Blackboard is in the house for the third consecutive year…”Aw Yeah!” I am pretty sure that’s what was in my head Monday morning when I stepped into the keynote by Chris Date. He gave a 3 hour keynote and session on Database Foundations.
Mr. Date is the author of one of the most famous database texts available on the free market, Introduction to Database Systems. He also has a few other texts that are going to possibly make my “Geek List” for reading.
- The Relational Database Dictionary, Extended Edition
- Database in Depth: Relational Theory for Practitioners
I won’t even attempt at saying this guy doesn’t know his stuff. He’s like the father of relational databases. Just look at his bio and his publications. I will say I think the guy might be a little off-balance. I’ll explain a little more below…
The presentation started off somewhat interesting. He talked about how amazed he was that so many database vendors and even database professionals are “misguided” about relational theory. His main argument is that bad teaching has caused bad learning amongst database practitioners. Most importantly that database practitioners and software developers lack a fundamental understanding of relational database foundations. Read slides 2 through 6 for his examples of lack of foundation.
Date and a co-author, Hugh Darwen have put what they call The Third Manifesto which Date calls a detailed study of the impact of type theory on the relational model of data, including a comprehensive model of type inheritance. This came out of three reasons:
- Equating relations and object classes (“The First Great Blunder”)

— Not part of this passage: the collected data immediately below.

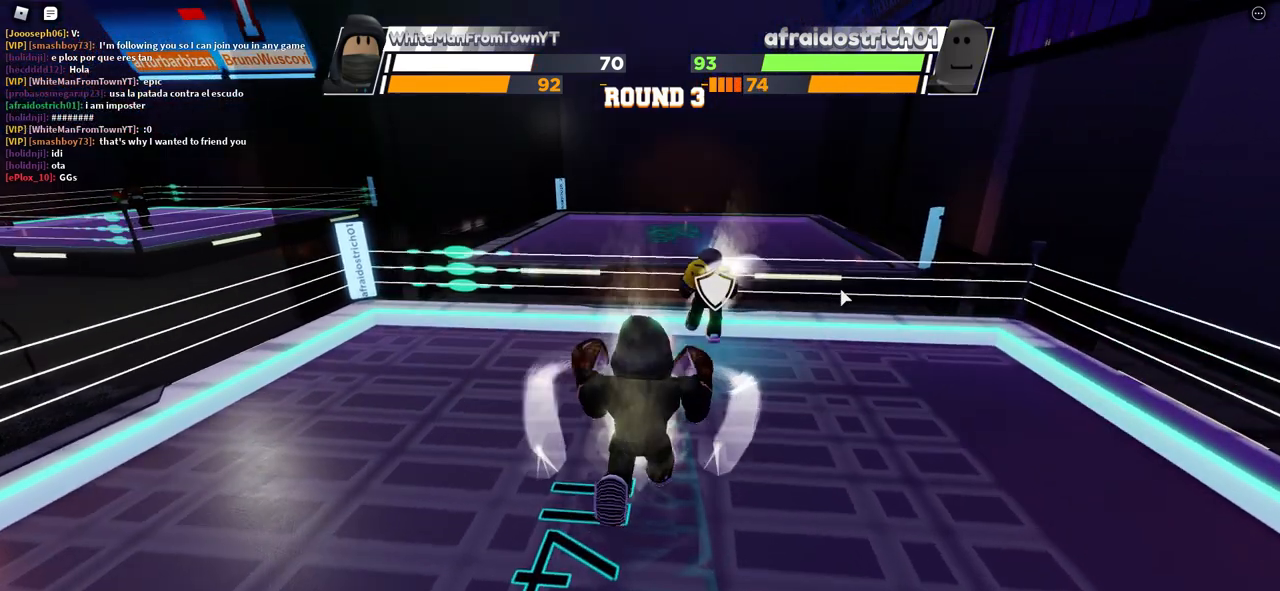
{"keys": ["space"], "mouse": [], "events": []}
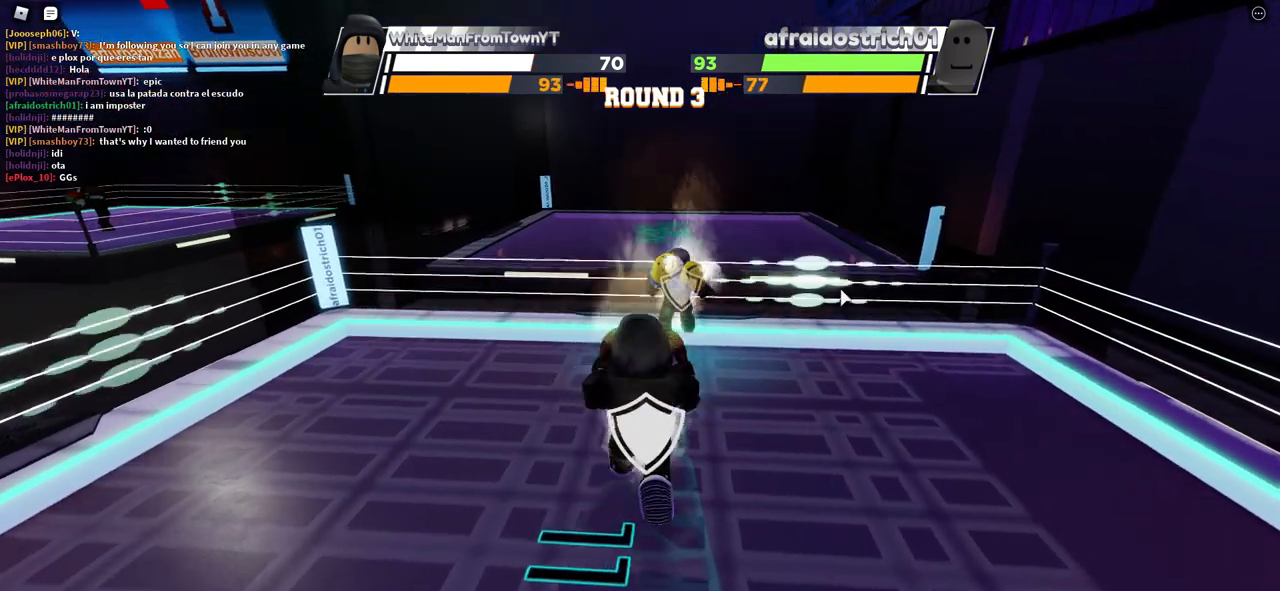
{"keys": [], "mouse": [], "events": [[33, "space", "up"]]}
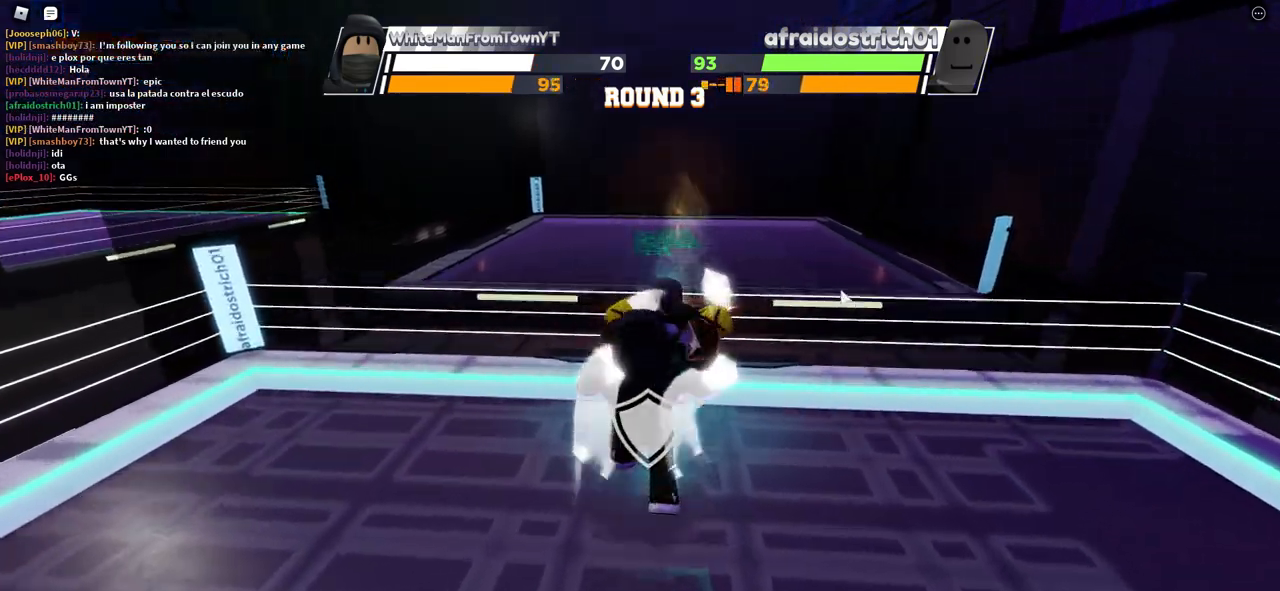
{"keys": [], "mouse": [], "events": [[33, "r", "down"], [250, "r", "up"]]}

- Mixing pointers and relations (“The Second Great Blunder”)
- More generally, failing to understand relational theory
As Date says, “The Third Manifesto is evolutionary, not revolutionary: Builds on (and tidies up) the relational model – not an attempt to replace that model…” It apparently came as a response to The Object-Oriented Database System Manifesto and Third-generation database system manifesto by Michael Stonebreaker.

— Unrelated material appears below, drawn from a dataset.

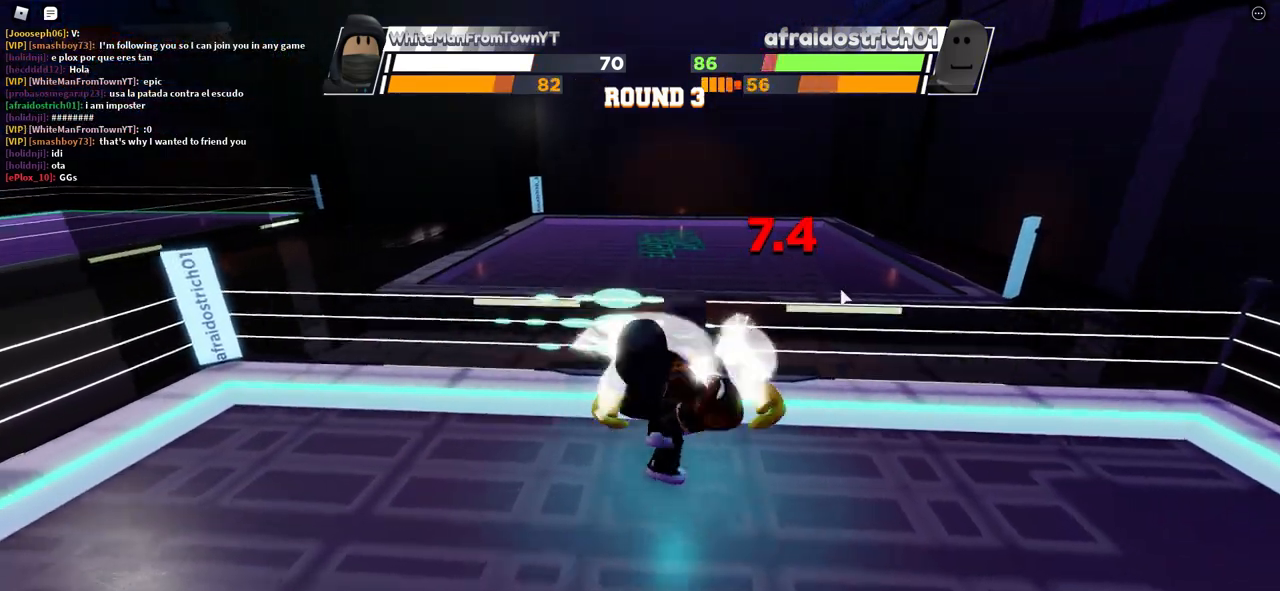
{"keys": [], "mouse": [], "events": []}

- Speaker was very anti-SQL. He equated SQL to Cobal in that there will be a migration to a “better” language for more appropriate and correct “relational” communication. Yet he failed to explain what that language would be. He just reiterated that SQL was not the answer.
- In the relational world, VALUES are immutable and cannot change.
- eg: Table has 3 rows, then insert a 4th
- Therefore table is mutable therefore is a variable not a value.
- Circle is really an Elipse (Who didn’t know that?)
He lost credibility with me about two things. The first was his denial of SQL as an appropriate language to interact with relational database systems. He could have made a good point if he provided an alternative language that could and should replace SQL. The second thing was referencing this company called Required Technologies, Inc. in which he said this company built what’s called a Trans Relational Model. As Date said, this company built a relational system that claimed to have no DML or DDL, not to mention a CBO or joins. For some reason I felt like the only person in the room saying this guy is either senile or foolish. Well it turns out there are others who think the same as me.